移民の皆さんが、犯罪に走らないようにするためには、「日本人と同じ条件で働いてもらうこと」が不可欠です。移民の人たちが、「私たちは、日本人と同じ労働条件で同じ賃金をもらっている」と考えていれば、「差別されている」と考えないでしょう。

移民の人たちが、最低賃金以上を受け取り、なおかつ労働時間が守られていること。これが、日本人と移民の軋轢を起こしづらくします。

3つ目。

不法移民や犯罪を起こした移民には、出て行ってもらうことです。

不法移民にもいろいろあります。たとえば、在留許可書の更新を「うっかり忘れてしまった」など。こういう場合は、速やかに更新してもらえばいいでしょう。
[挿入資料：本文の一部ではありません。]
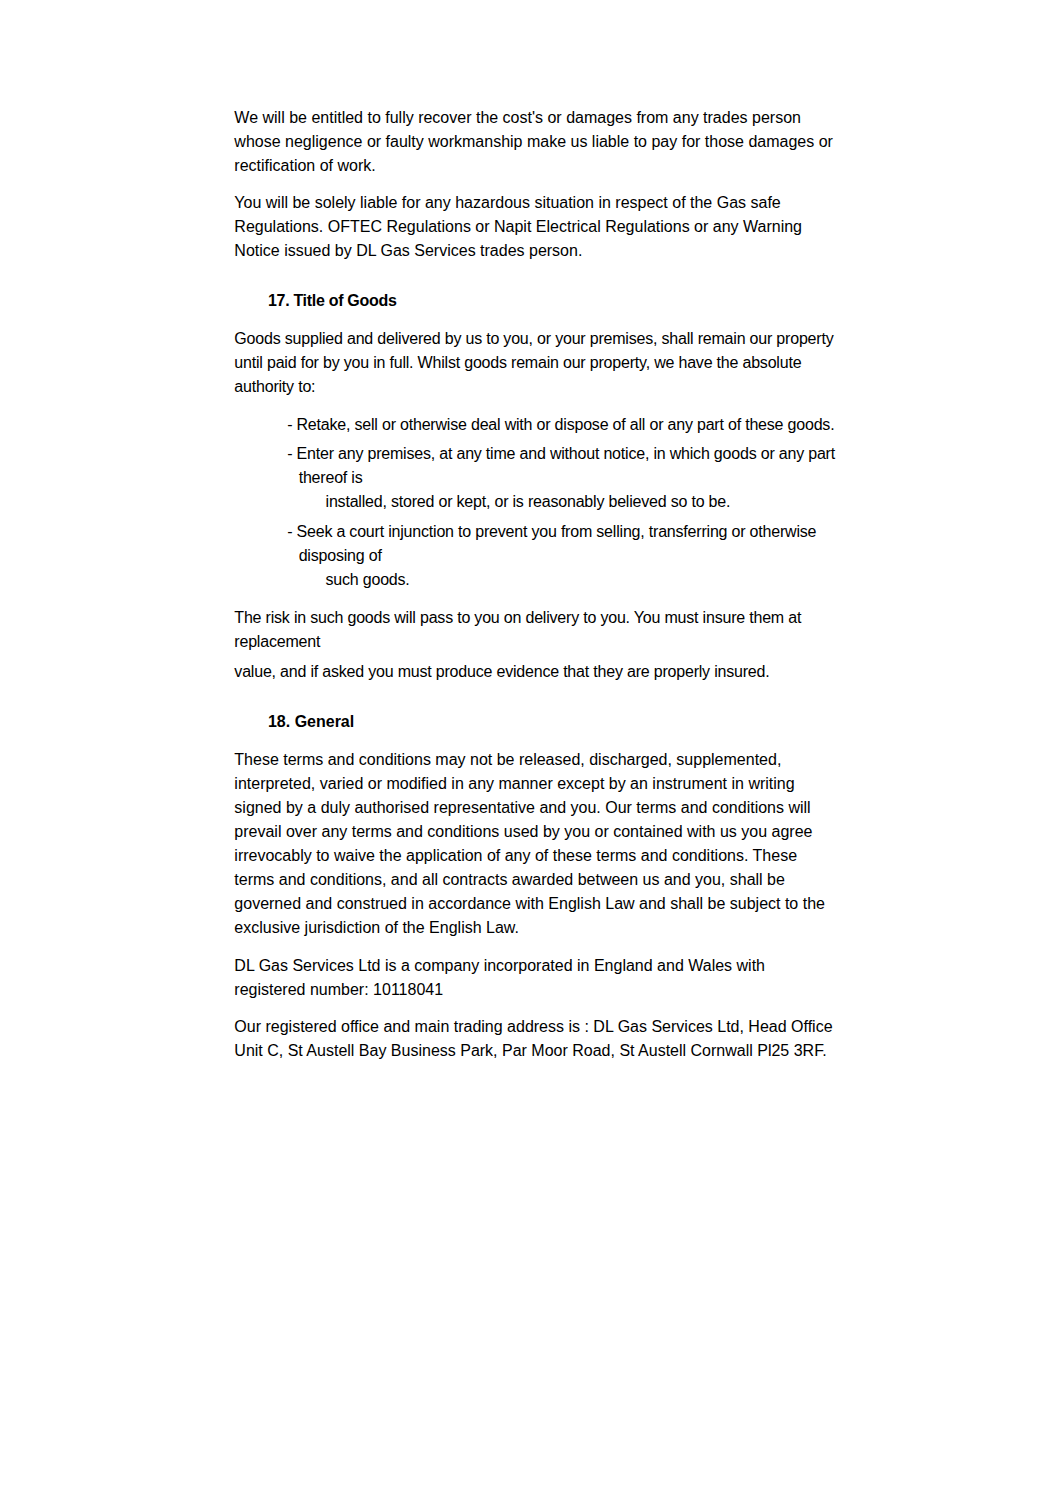We will be entitled to fully recover the cost's or damages from any trades person whose negligence or faulty workmanship make us liable to pay for those damages or rectification of work.
You will be solely liable for any hazardous situation in respect of the Gas safe Regulations. OFTEC Regulations or Napit Electrical Regulations or any Warning Notice issued by DL Gas Services trades person.
17. Title of Goods
Goods supplied and delivered by us to you, or your premises, shall remain our property until paid for by you in full. Whilst goods remain our property, we have the absolute authority to:
- Retake, sell or otherwise deal with or dispose of all or any part of these goods.
- Enter any premises, at any time and without notice, in which goods or any part thereof is installed, stored or kept, or is reasonably believed so to be.
- Seek a court injunction to prevent you from selling, transferring or otherwise disposing of such goods.
The risk in such goods will pass to you on delivery to you. You must insure them at replacement
value, and if asked you must produce evidence that they are properly insured.
18. General
These terms and conditions may not be released, discharged, supplemented, interpreted, varied or modified in any manner except by an instrument in writing signed by a duly authorised representative and you. Our terms and conditions will prevail over any terms and conditions used by you or contained with us you agree irrevocably to waive the application of any of these terms and conditions. These terms and conditions, and all contracts awarded between us and you, shall be governed and construed in accordance with English Law and shall be subject to the exclusive jurisdiction of the English Law.
DL Gas Services Ltd is a company incorporated in England and Wales with registered number: 10118041
Our registered office and main trading address is : DL Gas Services Ltd, Head Office Unit C, St Austell Bay Business Park, Par Moor Road, St Austell Cornwall Pl25 3RF.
しかし、正規の手続きを経ず、不法に入ってくる外国人もいます。彼らは即、国外退去させるべきでしょう。

そして、ニュースを見ると、毎日のように外国人犯罪のニュースが報じられています。犯罪を犯した移民は、その内容にもよりますが、基本「出て行ってもらう」のがいいでしょう。
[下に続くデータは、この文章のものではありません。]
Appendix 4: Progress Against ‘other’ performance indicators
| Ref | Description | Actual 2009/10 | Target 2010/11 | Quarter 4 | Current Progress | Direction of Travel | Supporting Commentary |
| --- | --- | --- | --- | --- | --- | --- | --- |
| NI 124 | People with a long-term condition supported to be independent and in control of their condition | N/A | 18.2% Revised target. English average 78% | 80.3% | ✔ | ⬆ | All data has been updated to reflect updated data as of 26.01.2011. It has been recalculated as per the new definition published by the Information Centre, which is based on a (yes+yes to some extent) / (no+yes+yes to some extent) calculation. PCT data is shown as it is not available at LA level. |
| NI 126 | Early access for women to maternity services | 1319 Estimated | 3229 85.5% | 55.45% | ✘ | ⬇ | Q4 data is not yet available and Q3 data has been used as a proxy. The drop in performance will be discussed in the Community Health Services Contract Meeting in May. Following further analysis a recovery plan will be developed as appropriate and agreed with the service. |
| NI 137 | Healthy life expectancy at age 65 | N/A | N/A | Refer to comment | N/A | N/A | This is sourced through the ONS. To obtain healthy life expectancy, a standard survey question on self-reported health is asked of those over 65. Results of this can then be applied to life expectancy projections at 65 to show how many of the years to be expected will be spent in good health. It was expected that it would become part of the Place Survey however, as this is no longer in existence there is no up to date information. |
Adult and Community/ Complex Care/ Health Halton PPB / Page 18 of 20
日本の移民比率は、2.2%だそうです。一方アメリカは、15.3%だそうです。こう見ると、日本の移民問題は、「まだはじまったばかり」といえます。日本が欧米の失敗を「反面教師」にしていかなければ、欧米のような「分断された、殺伐とした国」になってしまいます。

私の提案は、

です。

そして、とても大事なことですが、私は「移民をどんどん入れよう!」と主張している人の方が「差別している」と思います。なぜでしょうか?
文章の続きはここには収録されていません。